Construction’s certification soup


  • Consider getting certifications to enhance your experience and help you stay relevant.
  • Choose construction-specific project management certifications for industry-specific focus.
  • Certifications can also help you get more work, rise in the ranks, and get a solid start in construction.

Certifications without experience are like paint brushes without paint. They might look good, but they won’t get the job done. Certifications enhance experience, and they show you are continuing to learn and stay current. Here’s a look at some of the more popular ones—from those aimed at specialties like green building to the most basic construction step-ladders.

A little history

While there’s no deep historical record of construction certifications, the concept finds its roots in the guilds of centuries past. According to Colorado State University, there really wasn’t anything similar to today’s construction industry until the late 1800s. Before that, everything was built by master builders, a sort of hybrid star who oversaw both design and construction.

During the late Industrial Revolution, unions started using apprenticeship training as a way to certify the skills of workers. Yet for decades, until as late as the 1970s, industry-specific certifications were largely nonexistent. That started changing with the rise of certifications in other industries, like those in IT.
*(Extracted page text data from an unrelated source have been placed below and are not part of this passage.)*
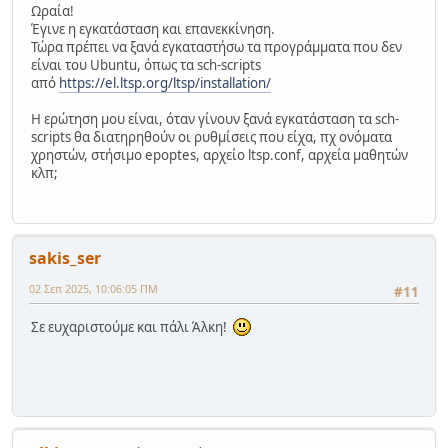
Ωραία!
Έγινε η εγκατάσταση και επανεκκίνηση.
Τώρα πρέπει να ξανά εγκαταστήσω τα προγράμματα που δεν
είναι του Ubuntu, όπως τα sch-scripts
από
https://el.ltsp.org/ltsp/installation/
Η ερώτηση μου είναι, όταν γίνουν ξανά εγκατάσταση τα sch-
scripts θα διατηρηθούν οι ρυθμίσεις που είχα, πχ ονόματα
χρηστών, στήσιμο epoptes, αρχείο ltsp.conf, αρχεία μαθητών
κλπ;
sakis_ser
02 Σεπ 2025, 10:06:05 ΠΜ
#11
Σε ευχαριστούμε και πάλι Άλκη!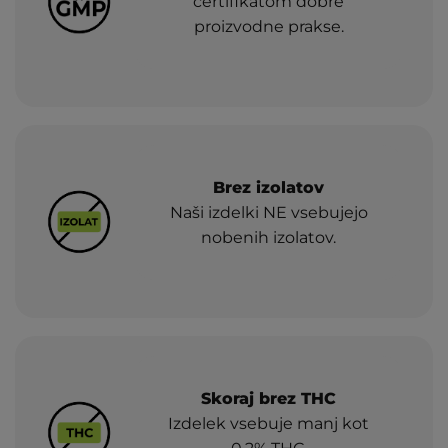
certifikatom dobre
proizvodne prakse.
Brez izolatov
Naši izdelki NE vsebujejo
nobenih izolatov.
Skoraj brez THC
Izdelek vsebuje manj kot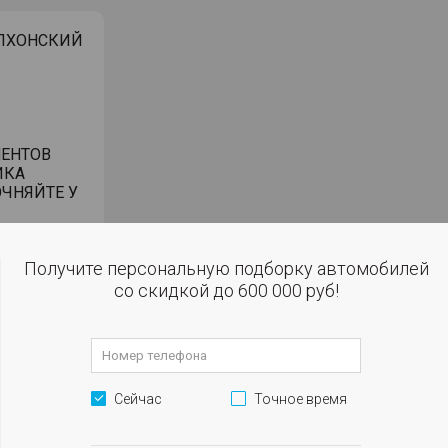
 ВОЛХОНСКИЙ
ЕНТОВ
ИКА
ЧНЯЙТЕ У
робегом в
Получите персональную подборку автомобилей
со скидкой до 600 000 руб!
окупке за
ъемнике
анием
Сейчас
Точное время
били
дмет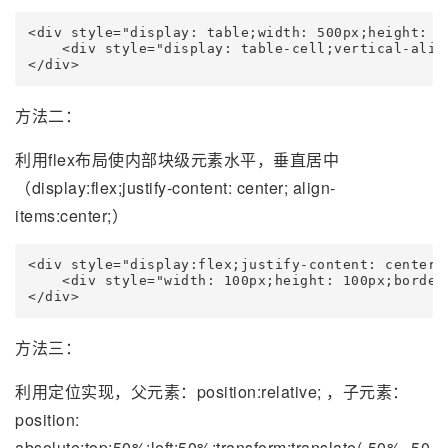
<div style="display: table;width: 500px;height: 20
    <div style="display: table-cell;vertical-ali
</div>
方法二：
利用flex布局使内部块级元素水平，垂直居中
（display:flex;justify-content: center; align-
items:center;）
<div style="display:flex;justify-content: center;
    <div style="width: 100px;height: 100px;borde
</div>
方法三：
利用定位实现，父元素：position:relative; ，子元素：
position:
absolute;top:50%;left:50%;transform:translate(-50%,-50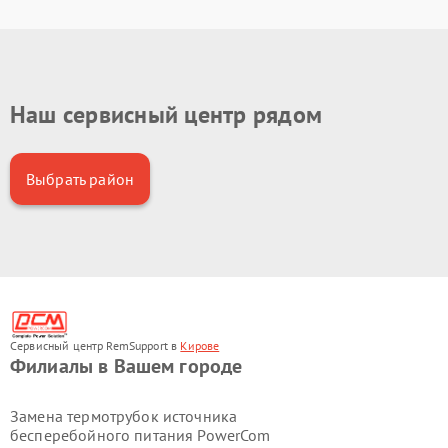
Наш сервисный центр рядом
Выбрать район
Сервисный центр RemSupport в
Кирове
Филиалы в Вашем городе
Замена термотрубок источника
бесперебойного питания PowerCom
Interest in construction certifications over the past 14 years peaked several times between February 2004 and October 2006, based on Google Trends. Then the downturn came, and interest has trended at half those levels since, with a gradual uptick that started in January 2017. Hence, construction certifications are getting more interest across the industry.

The Certificate Playing Field

Most certifications require experience. Some also require college degrees. It all depends on the certificate issuer. Construction certifications focus heavily on project management, but you can also get them for safety, specialized skills, and green building. More public and private organizations are now offering training programs which certify a person has the skills needed for a particular trade.

Construction certifications focus heavily on project management, but you can also get them for safety, specialized skills, and green building.

The Construction Management Association of America offers Certified Construction Manager certification, which claims to cover the unique aspects of construction project management. The American National Standards Institute and International Organization for Standardization recognize this certification, according to CMAA. The organization also issues a Construction Manager in Training Certificate.

You can also get certifications from the American Institute of Constructors; it offers the Associate Constructor and Certified Professional Constructor. Colleges and universities offer certifications of various types related to construction management.

Project management certifications
Other valuable certificates for project managers are those from the Project Management Institute. While many require degrees, the Certified Associate in Project Management does not. It only requires 1,500 hours of project management experience. The cost is also very reasonable, and the certification fills the need for those un-degreed construction professionals who came up through the ranks based on experience.

Skills certificates
If you are a small business, specialty trades contractor, you can increase your standing on bids and open up new business opportunities by getting certified in related skills. For example, the American Concrete Institute offers a certificate in decorative flatwork.

For individuals, if you are your company’s go-to tech person, getting FAA’s Part 107 certification in drones—or any of the network security certifications—will help you stay current, and add more value to your contribution.

Safety certificates
There is no substitute for safety certifications, especially the OSHA 10-hour and 30-hour courses. The emphasis on safety remains strong, so after getting one, or both, of the OSHA certifications, other specialized safety training related to your specific job helps to increase your value to business owners and clients.

Going green or environmental
When it comes to green and environmental certifications, you need to consider the needs of your employer. There are so many companies offering certifications in this field that you can easily find yourself with a certificate that doesn’t actually fit what you want to do. If you’re not employed but looking, consider the type of company you aim to work for. A green building certification will fall short if you want to work in environmental construction.

If already employed, consider the type of work your employer does and the type of client it serves. That will guide you to the appropriate certification. You should definitely discuss certifications with your boss. The goal is to get certified in work you want to do, while also boosting your value to your employer. When construction companies bid on jobs, they’ll usually highlight the relevant certifications of their employees.

Basic construction skills certs
People with no construction experience need a different kind of certification—the certification proving they know basic building techniques for the trade they are applying to. Communities across the country now offer bootstrap programs to anybody with the desire to learn construction. Some of these are connected with universities and colleges, while others are private efforts.

The National Center for Construction Education & Research offers industry-wide certifications for students and craftspeople. The organization keeps records of those who have completed the certifications so employers can easily check to confirm credentials. You can choose from over 70 craft certifications.

Others, like the 77 YouthBuild training programs across the country, aid at-risk youths in their efforts to finish their secondary schooling or equivalency programs while gaining skills and experience in building. In some cases, there is no cost, and there can be perks to go along with it, like dinners when you have to go to training at the end of the day.